- [PROBLEM SET]
1 - In the Brian Cook article, could you swap "gear" for "equipment" and give back the passage between "Brian Cook : From" and "band Russian Circles.", inclusive?
2 - Can you finish out the next part of the Brian Cook article, picking up after its final sentence?

Brian Cook : From Torment to Glory
After his beloved gear was stolen during a recent tour, the bass pedal guru quickly found the music world rallying around his band Russian Circles.
Through the entirety of his three-decade career, bassist Brian Cook has made a name for himself by delivering brutal and powerfully effected tones while creating innovative music across heavy genres. Based in Seattle, Washington, Cook got his start with his influential mathcore band Botch in 1993, until the group disbanded in 2002. He then went on to form the experimental post-hardcore outfit, These Arms Are Snakes until he was recruited by Chicago instrumental rockers Russian Circles in 2007. As of recent, when he’s not in the studio or on the road with Circles, he’s busy playing in his sludge metal trio Sumac and releasing solo material under the moniker Torment & Glory, whose debut album We Left a Note with an Apology was released back in August of 2021. The thread through all his numerous projects is his distinct playing, his creative riffs, and his wild use of effects, which he expertly hones in ways that few bassists can. His prized gear – including his rare basses, amps, and many obscure pedals – has all been hand-selected throughout his impressive career, which is why he was devastated when he was robbed of it on his most recent tour.
Just two stops into embarking on his first arena tour with System of a Down, Korn, Faith No More, and Helmet, Cook and the rest of Russian Circles awoke to find their van broken into and their gear stolen outside of a hotel. Crushed by the loss of the tools of their art and livelihood, they still had a big tour to complete with no instruments, amps, or pedals with which to perform. To their surprise, the internet came to the rescue, as social media flooded with posts about their incident and fundraisers popped up to support them. Additionally, the band’s gear companies stepped in and instantly provided them with replacements for all of their lost equipment, including Cook’s rare Electrical Guitar Company Series II bass, his Darkglass cabinets, and his EarthQuaker Devices pedals, which always hold places on his pedalboard. Thanks to the generosity of their fans and endorsers, they finished the tour and had their faith restored.
Despite his tragic setback and overcoming the perils of the 2020 lockdown, Cook’s calendar is already happily packed full for 2022. Russian Circles just wrapped production on their eighth studio album, which will come out in the summer, followed by heavy touring. These Arms Are Snakes is releasing a double LP of rarities and b-sides in April and are teasing more reunion shows. Sumac has some tour legs later in the year with some one-off recordings, and Botch is releasing a new edition of their seminal album We Are The Romans [1999], with a surprise bonus included. Cook is also preparing to write another album as Torment & Glory. Happy to have his gear replaced and his pedalboard back in order, Cook is inspired and ready to do what he always does, write some uniquely powerful songs and push every level of frequency he can.
You’re coming off of a big year in 2021 after the lull of touring and performances in 2020. How did it feel to be performing again after so long?

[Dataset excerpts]
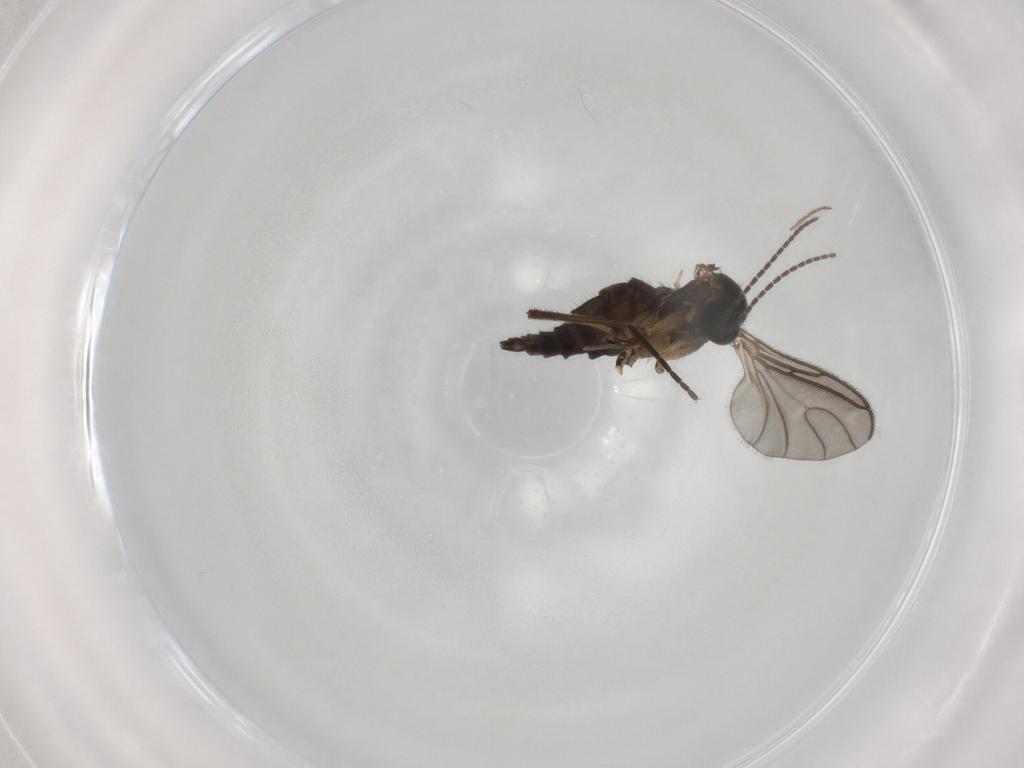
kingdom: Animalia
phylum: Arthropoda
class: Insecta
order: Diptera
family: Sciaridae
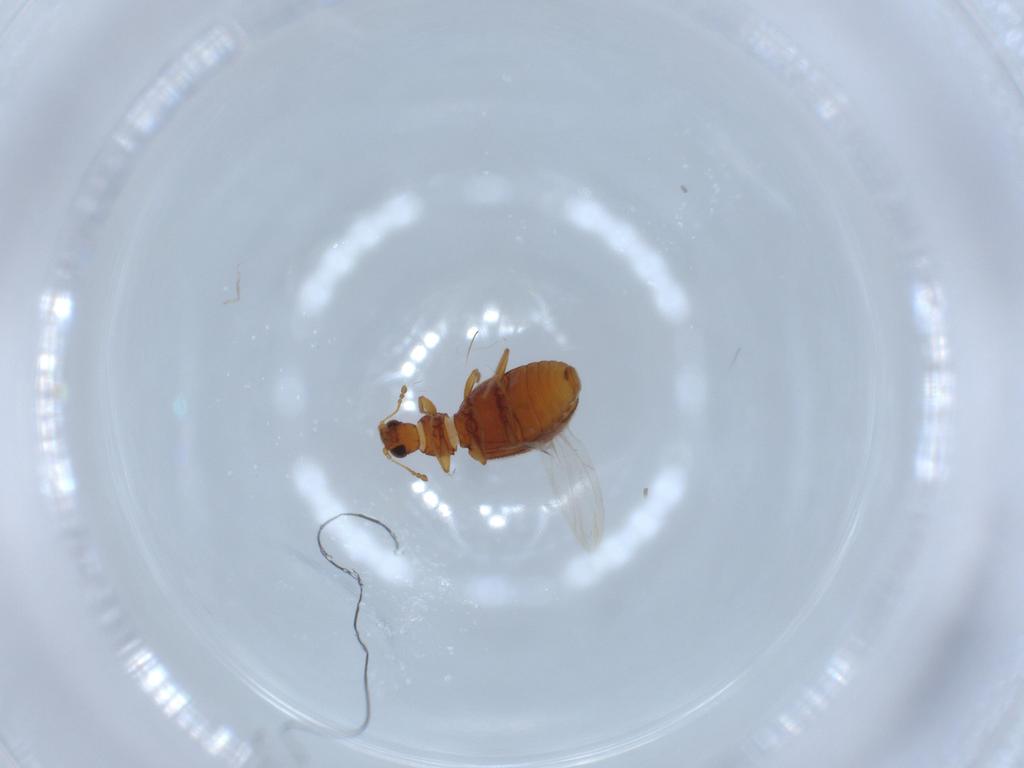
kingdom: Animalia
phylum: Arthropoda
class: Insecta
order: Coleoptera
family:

- [SET OF ANSWERS]
1 -
Brian Cook : From Torment to Glory
After his beloved equipment was stolen during a recent tour, the bass pedal guru quickly found the music world rallying around his band Russian Circles.

2 -
It felt great and very cathartic being back on stage, but that tour was a really weird one. The initial offer for our first shows back was for us to go out with System of a Down, Korn, Faith No More, and Helmet. We’re some weird punk, indie, metalhead dudes, so that tier of rock music is very foreign to us. At the age when other kids were listening to Motley Crüe, I was listening to Minor Threat and other obscure stuff. But growing up, we were big fans of Faith No More and Helmet, so we were excited to watch them from the side of the stage. Aspirations for stadium performances were never part of my childhood, so it was a strange offer to receive. But we were intrigued by it nonetheless and had never done something like that before, so we figured we’d go for it.
What was it like playing an arena tour that size?
It was pretty low pressure for us because we were playing like 20 minutes sets, which is pretty much three songs for us. For opening slots like that, no one is there to see you and no one there probably wants to see you, so you just go up and plow through your material, get offstage, and that’s it. Play as hard as you can, and don’t give people a chance to really think or respond. Just get up there and knock them out. We were fortunate that people were responsive and positive to it. Then after two shows, we got robbed, so we had to cobble some gear together to do the rest of the shows. But it made me realize that I’m happy playing 500 person venues. That was always the dream.
That was big news in the music world. How exactly did all of your gear get stolen?
We played Fresno, California, for the second show of the tour, and it was the one night of the stretch that we weren’t entirely sure where we were going to stay afterward. On the other tour dates, we were able to keep our van with our gear in safely gated areas, but on this night, we had to drive up to Oakland, where we stayed at a Holiday Inn. We got in at two in the morning and got up the next day, and someone had broken into our van and made off with our equipment. We had parked in a well-lit area and backed all the way up to the wall, but I guess they found a way.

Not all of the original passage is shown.